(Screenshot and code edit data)
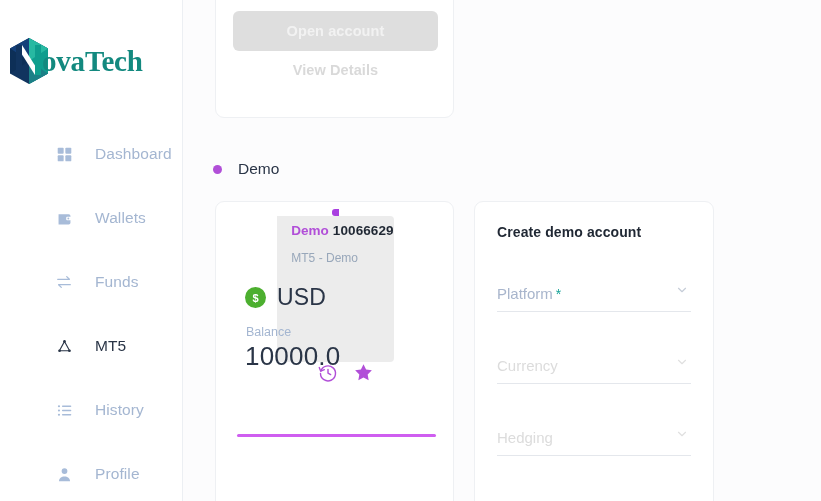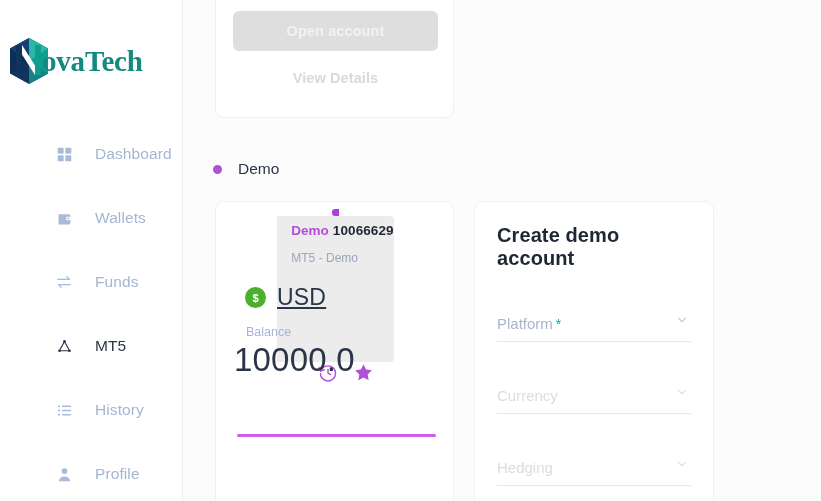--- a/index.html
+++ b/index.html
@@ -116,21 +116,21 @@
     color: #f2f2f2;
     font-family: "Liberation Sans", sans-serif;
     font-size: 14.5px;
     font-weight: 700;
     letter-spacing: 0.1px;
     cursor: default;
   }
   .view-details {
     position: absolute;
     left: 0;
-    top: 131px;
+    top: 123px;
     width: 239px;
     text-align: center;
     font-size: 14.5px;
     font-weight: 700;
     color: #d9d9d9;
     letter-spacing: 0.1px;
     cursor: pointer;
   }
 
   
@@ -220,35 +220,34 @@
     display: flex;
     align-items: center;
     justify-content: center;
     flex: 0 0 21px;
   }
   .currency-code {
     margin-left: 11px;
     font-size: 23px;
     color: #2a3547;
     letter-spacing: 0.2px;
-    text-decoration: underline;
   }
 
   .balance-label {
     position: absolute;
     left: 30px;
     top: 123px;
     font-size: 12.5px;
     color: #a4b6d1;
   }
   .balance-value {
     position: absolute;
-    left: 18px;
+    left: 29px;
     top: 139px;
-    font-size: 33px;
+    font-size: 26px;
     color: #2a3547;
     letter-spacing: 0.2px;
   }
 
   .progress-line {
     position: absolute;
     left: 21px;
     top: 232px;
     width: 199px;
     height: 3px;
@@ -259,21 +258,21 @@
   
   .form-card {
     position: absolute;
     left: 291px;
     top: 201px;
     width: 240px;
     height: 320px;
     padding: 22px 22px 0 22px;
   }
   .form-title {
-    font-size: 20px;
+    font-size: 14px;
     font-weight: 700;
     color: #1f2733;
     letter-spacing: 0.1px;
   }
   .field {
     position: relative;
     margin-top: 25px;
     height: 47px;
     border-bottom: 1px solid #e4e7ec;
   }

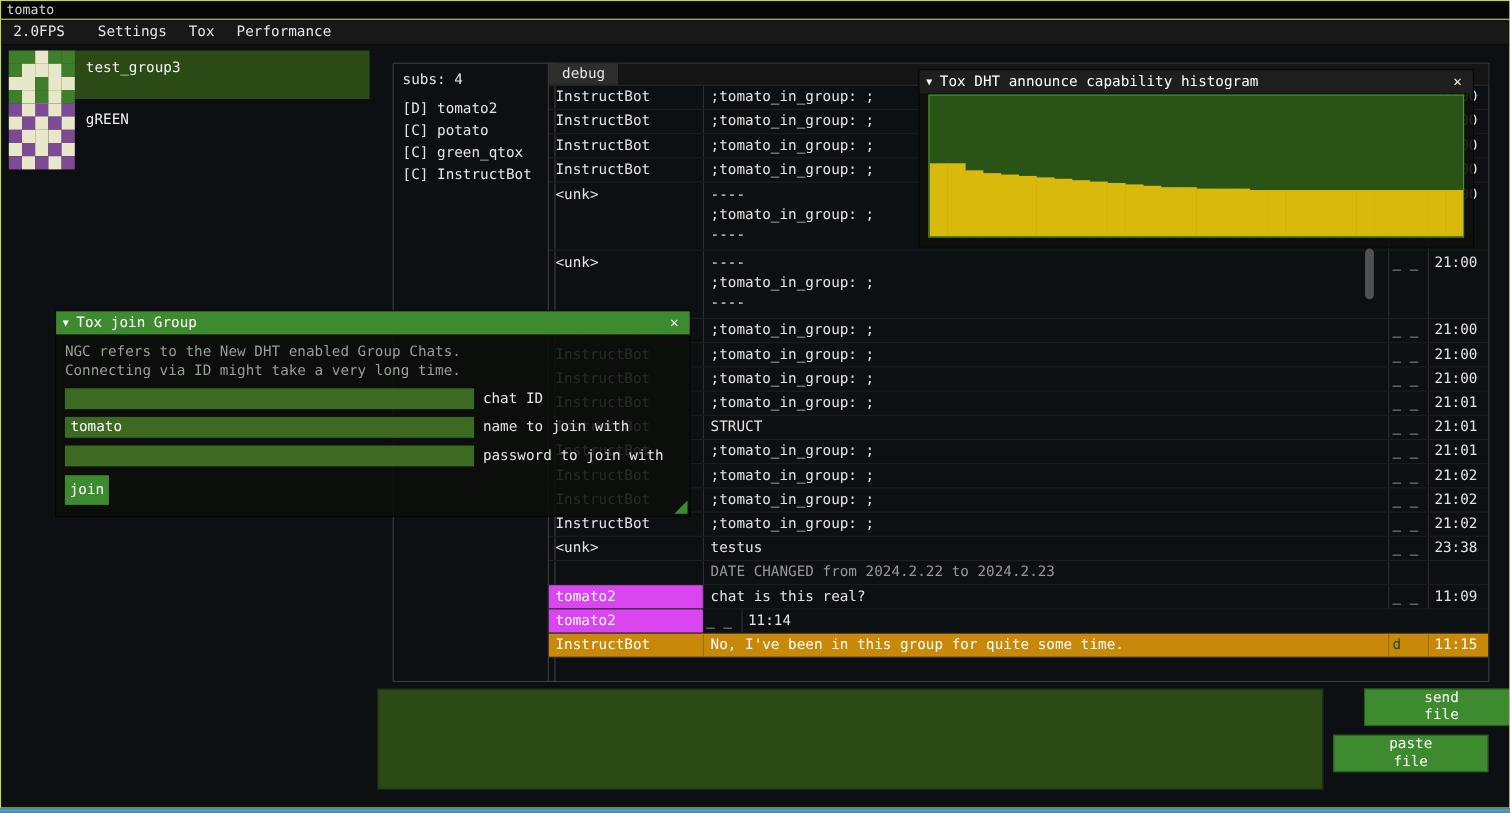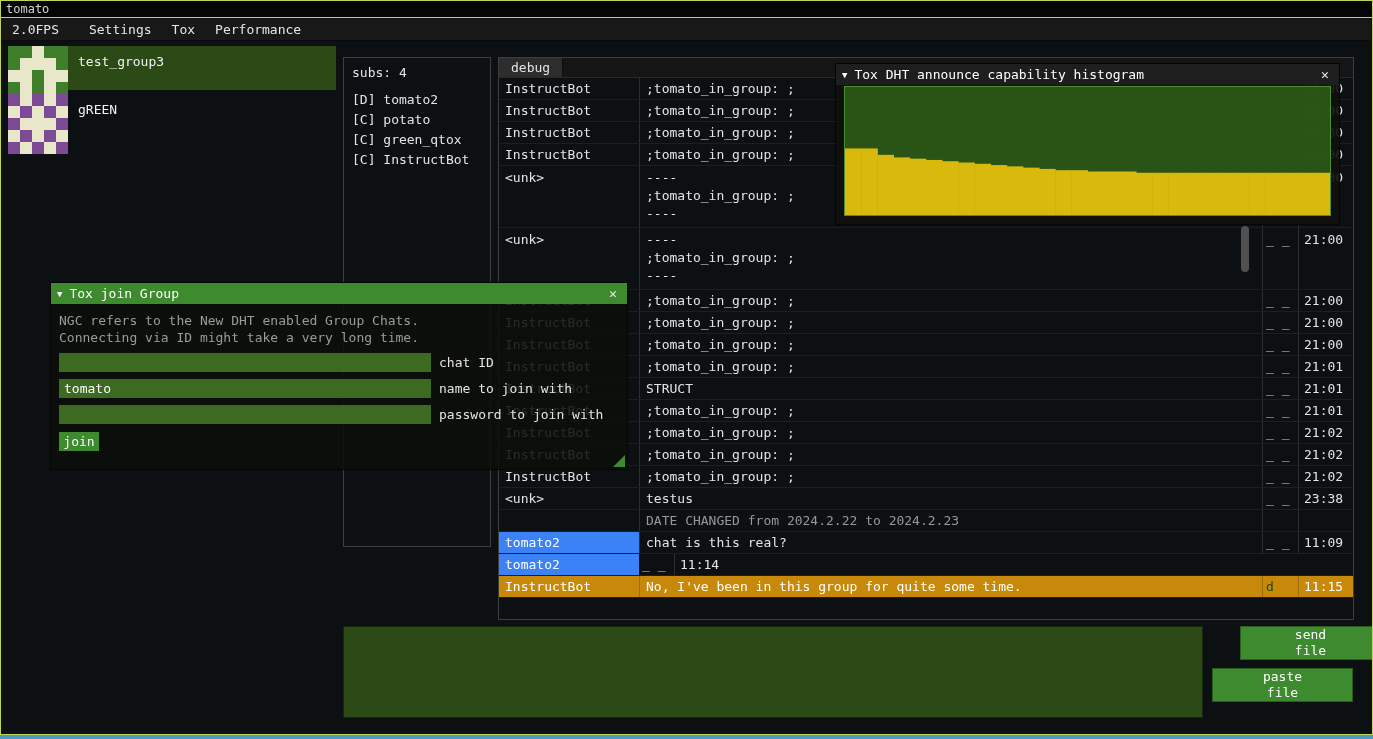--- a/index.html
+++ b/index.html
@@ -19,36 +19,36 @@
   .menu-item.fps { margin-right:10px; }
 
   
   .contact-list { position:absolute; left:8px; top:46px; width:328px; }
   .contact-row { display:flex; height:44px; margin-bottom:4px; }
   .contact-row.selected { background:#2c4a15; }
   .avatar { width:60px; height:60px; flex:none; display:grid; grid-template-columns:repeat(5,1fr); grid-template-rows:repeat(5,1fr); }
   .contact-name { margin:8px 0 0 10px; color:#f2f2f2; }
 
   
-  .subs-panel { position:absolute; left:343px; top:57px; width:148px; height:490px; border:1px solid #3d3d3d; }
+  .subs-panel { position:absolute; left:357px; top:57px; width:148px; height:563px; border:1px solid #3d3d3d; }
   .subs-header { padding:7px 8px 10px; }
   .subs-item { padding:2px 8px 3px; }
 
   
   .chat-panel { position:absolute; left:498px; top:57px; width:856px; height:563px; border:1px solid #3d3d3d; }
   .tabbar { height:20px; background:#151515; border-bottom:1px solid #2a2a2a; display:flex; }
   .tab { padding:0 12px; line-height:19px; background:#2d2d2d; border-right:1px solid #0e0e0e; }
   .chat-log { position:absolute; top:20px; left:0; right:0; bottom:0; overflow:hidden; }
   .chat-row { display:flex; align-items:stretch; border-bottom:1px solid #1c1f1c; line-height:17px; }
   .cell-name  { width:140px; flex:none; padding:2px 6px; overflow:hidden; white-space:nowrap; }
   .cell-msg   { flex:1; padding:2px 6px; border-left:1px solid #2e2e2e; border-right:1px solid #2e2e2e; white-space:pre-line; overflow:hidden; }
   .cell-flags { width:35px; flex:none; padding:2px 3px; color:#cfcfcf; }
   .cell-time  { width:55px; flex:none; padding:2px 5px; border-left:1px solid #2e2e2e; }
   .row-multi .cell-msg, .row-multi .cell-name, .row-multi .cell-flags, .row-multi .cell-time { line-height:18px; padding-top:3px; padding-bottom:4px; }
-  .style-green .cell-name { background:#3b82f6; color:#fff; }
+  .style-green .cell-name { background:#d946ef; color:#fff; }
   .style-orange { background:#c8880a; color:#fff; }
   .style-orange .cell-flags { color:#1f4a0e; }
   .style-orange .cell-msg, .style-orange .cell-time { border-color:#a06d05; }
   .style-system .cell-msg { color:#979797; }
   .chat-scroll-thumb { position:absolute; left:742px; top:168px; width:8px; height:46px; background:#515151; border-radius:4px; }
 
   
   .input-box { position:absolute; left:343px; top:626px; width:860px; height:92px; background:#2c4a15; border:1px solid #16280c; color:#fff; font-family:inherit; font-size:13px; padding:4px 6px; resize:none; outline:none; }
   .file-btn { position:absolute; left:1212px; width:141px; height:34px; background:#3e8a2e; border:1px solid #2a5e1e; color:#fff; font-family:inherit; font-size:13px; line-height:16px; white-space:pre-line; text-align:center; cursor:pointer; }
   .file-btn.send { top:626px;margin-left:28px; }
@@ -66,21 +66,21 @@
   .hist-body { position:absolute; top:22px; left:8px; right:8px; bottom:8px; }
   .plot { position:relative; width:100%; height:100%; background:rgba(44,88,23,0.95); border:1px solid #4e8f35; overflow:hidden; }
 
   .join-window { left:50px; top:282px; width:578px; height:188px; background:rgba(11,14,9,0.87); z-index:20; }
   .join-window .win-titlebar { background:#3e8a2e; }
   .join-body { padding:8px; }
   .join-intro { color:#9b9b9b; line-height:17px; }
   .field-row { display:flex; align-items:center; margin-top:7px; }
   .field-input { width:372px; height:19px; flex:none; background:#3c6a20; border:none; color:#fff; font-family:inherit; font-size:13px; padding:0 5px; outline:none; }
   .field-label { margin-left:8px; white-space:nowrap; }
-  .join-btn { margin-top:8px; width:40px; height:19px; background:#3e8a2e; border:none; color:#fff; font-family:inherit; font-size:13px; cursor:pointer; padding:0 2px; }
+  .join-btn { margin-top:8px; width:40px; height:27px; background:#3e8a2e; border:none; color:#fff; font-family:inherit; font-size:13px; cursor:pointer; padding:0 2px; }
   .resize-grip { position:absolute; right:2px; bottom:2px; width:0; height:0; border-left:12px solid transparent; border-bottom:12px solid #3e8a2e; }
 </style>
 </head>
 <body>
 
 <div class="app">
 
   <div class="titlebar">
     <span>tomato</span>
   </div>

==

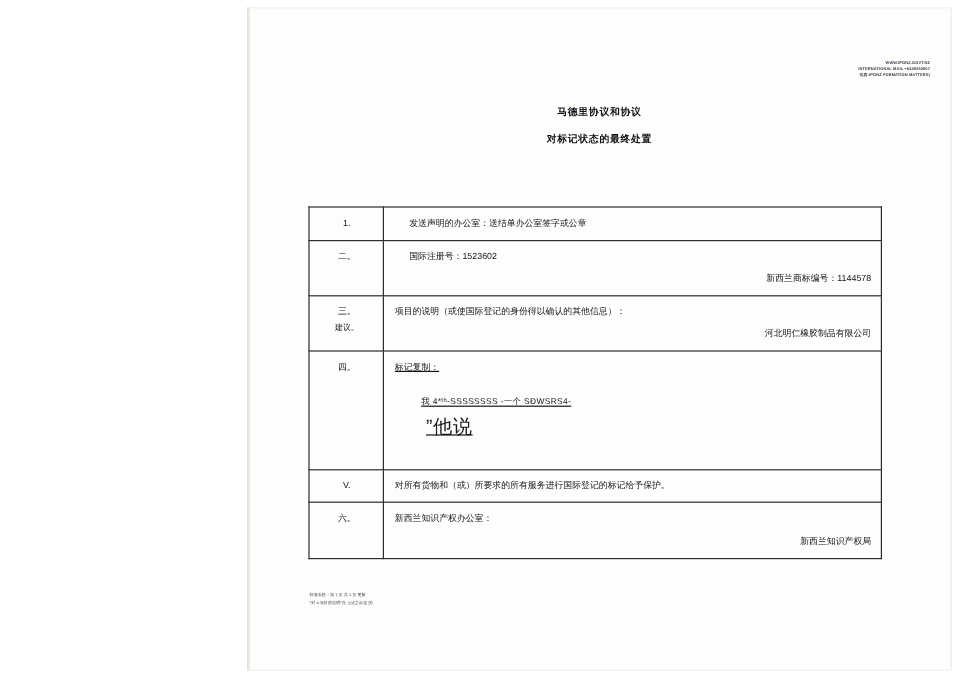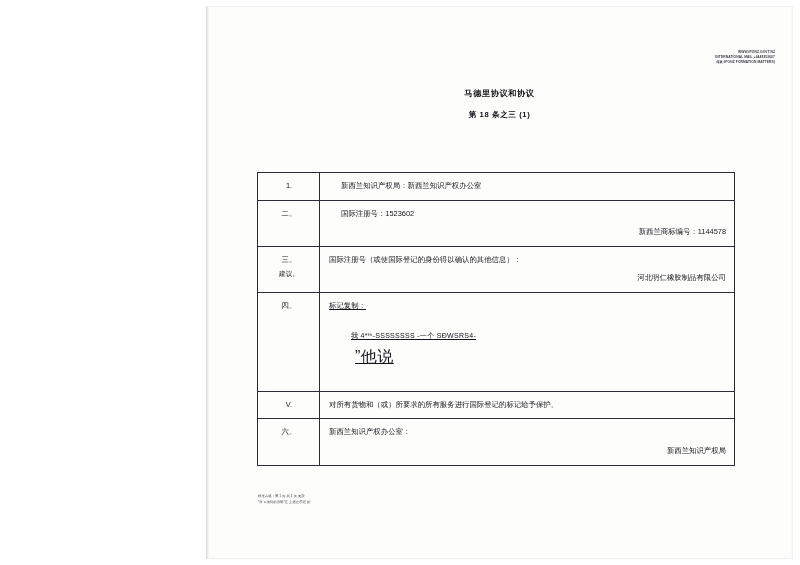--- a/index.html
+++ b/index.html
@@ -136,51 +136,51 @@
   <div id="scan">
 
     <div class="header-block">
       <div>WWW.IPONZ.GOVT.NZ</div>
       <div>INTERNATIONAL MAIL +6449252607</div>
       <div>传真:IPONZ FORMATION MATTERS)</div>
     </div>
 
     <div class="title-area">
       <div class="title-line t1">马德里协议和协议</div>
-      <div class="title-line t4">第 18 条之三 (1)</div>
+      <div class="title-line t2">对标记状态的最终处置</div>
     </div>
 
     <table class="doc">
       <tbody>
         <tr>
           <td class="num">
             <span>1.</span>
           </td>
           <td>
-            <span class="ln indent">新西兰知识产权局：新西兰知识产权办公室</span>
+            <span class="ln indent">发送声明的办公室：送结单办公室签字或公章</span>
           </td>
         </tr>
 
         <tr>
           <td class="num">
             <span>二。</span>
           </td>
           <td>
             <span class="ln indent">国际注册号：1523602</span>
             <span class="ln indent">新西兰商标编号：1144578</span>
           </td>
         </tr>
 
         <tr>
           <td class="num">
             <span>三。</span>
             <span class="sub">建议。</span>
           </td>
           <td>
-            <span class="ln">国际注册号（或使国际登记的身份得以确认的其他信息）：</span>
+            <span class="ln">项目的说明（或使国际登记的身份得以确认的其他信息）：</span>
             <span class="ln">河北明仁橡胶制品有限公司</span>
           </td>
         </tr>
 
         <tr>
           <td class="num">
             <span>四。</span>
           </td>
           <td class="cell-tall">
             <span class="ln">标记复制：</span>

- [BRIEF]:
Please copy every line in the entries where "subs" appears.

- [REPLY]:
-  .subs-panel { position:absolute; left:343px; top:57px; width:148px; height:490px; border:1px solid #3d3d3d; }
+  .subs-panel { position:absolute; left:357px; top:57px; width:148px; height:563px; border:1px solid #3d3d3d; }
   .subs-header { padding:7px 8px 10px; }
   .subs-item { padding:2px 8px 3px; }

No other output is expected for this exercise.